Given problem -> Please format every line of the records below as a numbered list, leaving out any blank lines.

Given records ->
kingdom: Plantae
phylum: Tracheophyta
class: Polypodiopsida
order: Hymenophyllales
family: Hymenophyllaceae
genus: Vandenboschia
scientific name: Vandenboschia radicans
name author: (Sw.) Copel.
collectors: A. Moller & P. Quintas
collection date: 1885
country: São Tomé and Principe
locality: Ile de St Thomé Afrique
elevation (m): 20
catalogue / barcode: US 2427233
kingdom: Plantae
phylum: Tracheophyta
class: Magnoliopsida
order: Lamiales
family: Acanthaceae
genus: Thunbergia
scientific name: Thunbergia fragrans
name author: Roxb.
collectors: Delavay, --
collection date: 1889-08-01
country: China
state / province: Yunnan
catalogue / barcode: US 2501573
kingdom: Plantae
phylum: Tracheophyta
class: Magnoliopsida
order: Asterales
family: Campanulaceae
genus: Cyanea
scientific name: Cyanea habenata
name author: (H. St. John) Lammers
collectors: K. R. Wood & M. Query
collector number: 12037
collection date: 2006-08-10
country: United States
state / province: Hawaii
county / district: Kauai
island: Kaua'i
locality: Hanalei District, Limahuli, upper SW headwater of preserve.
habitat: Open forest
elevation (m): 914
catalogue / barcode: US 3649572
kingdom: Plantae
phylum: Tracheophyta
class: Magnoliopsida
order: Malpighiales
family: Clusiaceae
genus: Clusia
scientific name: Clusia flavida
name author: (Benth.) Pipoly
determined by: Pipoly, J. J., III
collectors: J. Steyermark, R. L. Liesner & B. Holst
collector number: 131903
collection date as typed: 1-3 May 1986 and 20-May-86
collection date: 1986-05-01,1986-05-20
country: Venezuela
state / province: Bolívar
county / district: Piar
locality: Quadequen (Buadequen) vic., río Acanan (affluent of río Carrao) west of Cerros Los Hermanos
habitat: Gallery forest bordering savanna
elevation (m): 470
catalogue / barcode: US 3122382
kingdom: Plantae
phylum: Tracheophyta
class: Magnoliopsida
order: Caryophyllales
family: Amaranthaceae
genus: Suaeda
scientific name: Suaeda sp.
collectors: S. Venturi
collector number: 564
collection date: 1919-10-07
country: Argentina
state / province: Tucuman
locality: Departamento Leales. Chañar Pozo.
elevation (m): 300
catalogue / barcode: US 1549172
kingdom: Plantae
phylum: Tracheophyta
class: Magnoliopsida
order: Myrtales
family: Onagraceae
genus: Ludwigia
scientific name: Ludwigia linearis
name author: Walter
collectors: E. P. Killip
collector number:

Response to this task ->
1. kingdom: Plantae
2. phylum: Tracheophyta
3. class: Polypodiopsida
4. order: Hymenophyllales
5. family: Hymenophyllaceae
6. genus: Vandenboschia
7. scientific name: Vandenboschia radicans
8. name author: (Sw.) Copel.
9. collectors: A. Moller & P. Quintas
10. collection date: 1885
11. country: São Tomé and Principe
12. locality: Ile de St Thomé Afrique
13. elevation (m): 20
14. catalogue / barcode: US 2427233
15. kingdom: Plantae
16. phylum: Tracheophyta
17. class: Magnoliopsida
18. order: Lamiales
19. family: Acanthaceae
20. genus: Thunbergia
21. scientific name: Thunbergia fragrans
22. name author: Roxb.
23. collectors: Delavay, --
24. collection date: 1889-08-01
25. country: China
26. state / province: Yunnan
27. catalogue / barcode: US 2501573
28. kingdom: Plantae
29. phylum: Tracheophyta
30. class: Magnoliopsida
31. order: Asterales
32. family: Campanulaceae
33. genus: Cyanea
34. scientific name: Cyanea habenata
35. name author: (H. St. John) Lammers
36. collectors: K. R. Wood & M. Query
37. collector number: 12037
38. collection date: 2006-08-10
39. country: United States
40. state / province: Hawaii
41. county / district: Kauai
42. island: Kaua'i
43. locality: Hanalei District, Limahuli, upper SW headwater of preserve.
44. habitat: Open forest
45. elevation (m): 914
46. catalogue / barcode: US 3649572
47. kingdom: Plantae
48. phylum: Tracheophyta
49. class: Magnoliopsida
50. order: Malpighiales
51. family: Clusiaceae
52. genus: Clusia
53. scientific name: Clusia flavida
54. name author: (Benth.) Pipoly
55. determined by: Pipoly, J. J., III
56. collectors: J. Steyermark, R. L. Liesner & B. Holst
57. collector number: 131903
58. collection date as typed: 1-3 May 1986 and 20-May-86
59. collection date: 1986-05-01,1986-05-20
60. country: Venezuela
61. state / province: Bolívar
62. county / district: Piar
63. locality: Quadequen (Buadequen) vic., río Acanan (affluent of río Carrao) west of Cerros Los Hermanos
64. habitat: Gallery forest bordering savanna
65. elevation (m): 470
66. catalogue / barcode: US 3122382
67. kingdom: Plantae
68. phylum: Tracheophyta
69. class: Magnoliopsida
70. order: Caryophyllales
71. family: Amaranthaceae
72. genus: Suaeda
73. scientific name: Suaeda sp.
74. collectors: S. Venturi
75. collector number: 564
76. collection date: 1919-10-07
77. country: Argentina
78. state / province: Tucuman
79. locality: Departamento Leales. Chañar Pozo.
80. elevation (m): 300
81. catalogue / barcode: US 1549172
82. kingdom: Plantae
83. phylum: Tracheophyta
84. class: Magnoliopsida
85. order: Myrtales
86. family: Onagraceae
87. genus: Ludwigia
88. scientific name: Ludwigia linearis
89. name author: Walter
90. collectors: E. P. Killip
91. collector number:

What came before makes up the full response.